··· Input data

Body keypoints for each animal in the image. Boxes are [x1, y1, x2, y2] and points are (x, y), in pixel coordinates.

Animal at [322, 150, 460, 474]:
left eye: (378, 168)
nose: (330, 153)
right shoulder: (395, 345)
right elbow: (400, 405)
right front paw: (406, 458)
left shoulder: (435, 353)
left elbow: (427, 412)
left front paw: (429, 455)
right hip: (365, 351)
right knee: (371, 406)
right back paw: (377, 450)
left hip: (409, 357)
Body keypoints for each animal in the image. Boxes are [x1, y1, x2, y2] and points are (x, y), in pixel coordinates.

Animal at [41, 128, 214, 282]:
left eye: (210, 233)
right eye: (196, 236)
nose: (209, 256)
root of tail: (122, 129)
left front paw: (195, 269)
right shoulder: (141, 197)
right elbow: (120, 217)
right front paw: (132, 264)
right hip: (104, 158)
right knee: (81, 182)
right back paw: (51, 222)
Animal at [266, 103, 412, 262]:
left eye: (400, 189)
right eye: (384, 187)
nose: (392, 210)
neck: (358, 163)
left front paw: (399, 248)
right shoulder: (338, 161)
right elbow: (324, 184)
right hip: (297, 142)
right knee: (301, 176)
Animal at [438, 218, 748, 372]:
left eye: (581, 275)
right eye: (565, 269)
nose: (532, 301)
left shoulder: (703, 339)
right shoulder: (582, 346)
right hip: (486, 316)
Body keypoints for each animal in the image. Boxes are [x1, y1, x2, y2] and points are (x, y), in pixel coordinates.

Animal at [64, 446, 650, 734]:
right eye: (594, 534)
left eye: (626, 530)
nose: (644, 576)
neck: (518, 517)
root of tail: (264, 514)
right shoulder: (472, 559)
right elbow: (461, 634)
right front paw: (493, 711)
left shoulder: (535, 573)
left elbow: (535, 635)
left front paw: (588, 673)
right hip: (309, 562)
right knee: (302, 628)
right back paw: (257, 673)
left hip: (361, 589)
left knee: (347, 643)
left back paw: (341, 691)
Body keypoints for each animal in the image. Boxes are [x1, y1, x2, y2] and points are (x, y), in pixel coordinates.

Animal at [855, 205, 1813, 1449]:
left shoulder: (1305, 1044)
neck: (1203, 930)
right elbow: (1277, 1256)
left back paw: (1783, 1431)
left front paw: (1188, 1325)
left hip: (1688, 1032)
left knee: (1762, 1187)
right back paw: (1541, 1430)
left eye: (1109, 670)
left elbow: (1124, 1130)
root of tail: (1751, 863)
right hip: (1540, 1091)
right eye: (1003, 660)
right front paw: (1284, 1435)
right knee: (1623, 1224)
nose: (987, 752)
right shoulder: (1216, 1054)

······

Work instructions: With nothing left out, copy every record exactly.

Answer to this task:
Body keypoints for each animal in the image. Boxes are [x1, y1, x2, y2] and points are (x, y), in pixel coordinates.

Animal at [322, 150, 460, 474]:
left eye: (378, 168)
nose: (330, 153)
right shoulder: (395, 345)
right elbow: (400, 405)
right front paw: (406, 458)
left shoulder: (435, 353)
left elbow: (427, 412)
left front paw: (429, 455)
right hip: (365, 351)
right knee: (371, 406)
right back paw: (377, 450)
left hip: (409, 357)
Body keypoints for each animal in the image. Boxes are [x1, y1, x2, y2] and points are (x, y), in pixel coordinates.

Animal at [41, 128, 214, 282]:
left eye: (210, 233)
right eye: (196, 236)
nose: (209, 256)
root of tail: (122, 129)
left front paw: (195, 269)
right shoulder: (141, 197)
right elbow: (120, 217)
right front paw: (132, 264)
right hip: (104, 158)
right knee: (81, 182)
right back paw: (51, 222)
Animal at [266, 103, 412, 262]:
left eye: (400, 189)
right eye: (384, 187)
nose: (392, 210)
neck: (358, 163)
left front paw: (399, 248)
right shoulder: (338, 161)
right elbow: (324, 184)
right hip: (297, 142)
right knee: (301, 176)
Animal at [438, 218, 748, 372]:
left eye: (581, 275)
right eye: (565, 269)
nose: (532, 301)
left shoulder: (703, 339)
right shoulder: (582, 346)
right hip: (486, 316)
Body keypoints for each animal in the image. Boxes are [x1, y1, x2, y2] and points are (x, y), in pixel coordinates.

Animal at [64, 446, 650, 734]:
right eye: (594, 534)
left eye: (626, 530)
nose: (644, 576)
neck: (518, 517)
root of tail: (264, 514)
right shoulder: (472, 559)
right elbow: (461, 634)
right front paw: (493, 711)
left shoulder: (535, 573)
left elbow: (535, 635)
left front paw: (588, 673)
right hip: (309, 562)
right knee: (302, 628)
right back paw: (257, 673)
left hip: (361, 589)
left knee: (347, 643)
left back paw: (341, 691)
Body keypoints for each animal in the image. Boxes are [x1, y1, x2, y2] and points are (x, y), in pixel coordinates.

Animal at [855, 205, 1813, 1449]:
left shoulder: (1305, 1044)
neck: (1203, 930)
right elbow: (1277, 1256)
left back paw: (1783, 1431)
left front paw: (1188, 1325)
left hip: (1688, 1032)
left knee: (1762, 1187)
right back paw: (1541, 1430)
left eye: (1109, 670)
left elbow: (1124, 1130)
root of tail: (1751, 863)
right hip: (1540, 1091)
right eye: (1003, 660)
right front paw: (1284, 1435)
right knee: (1623, 1224)
nose: (987, 752)
right shoulder: (1216, 1054)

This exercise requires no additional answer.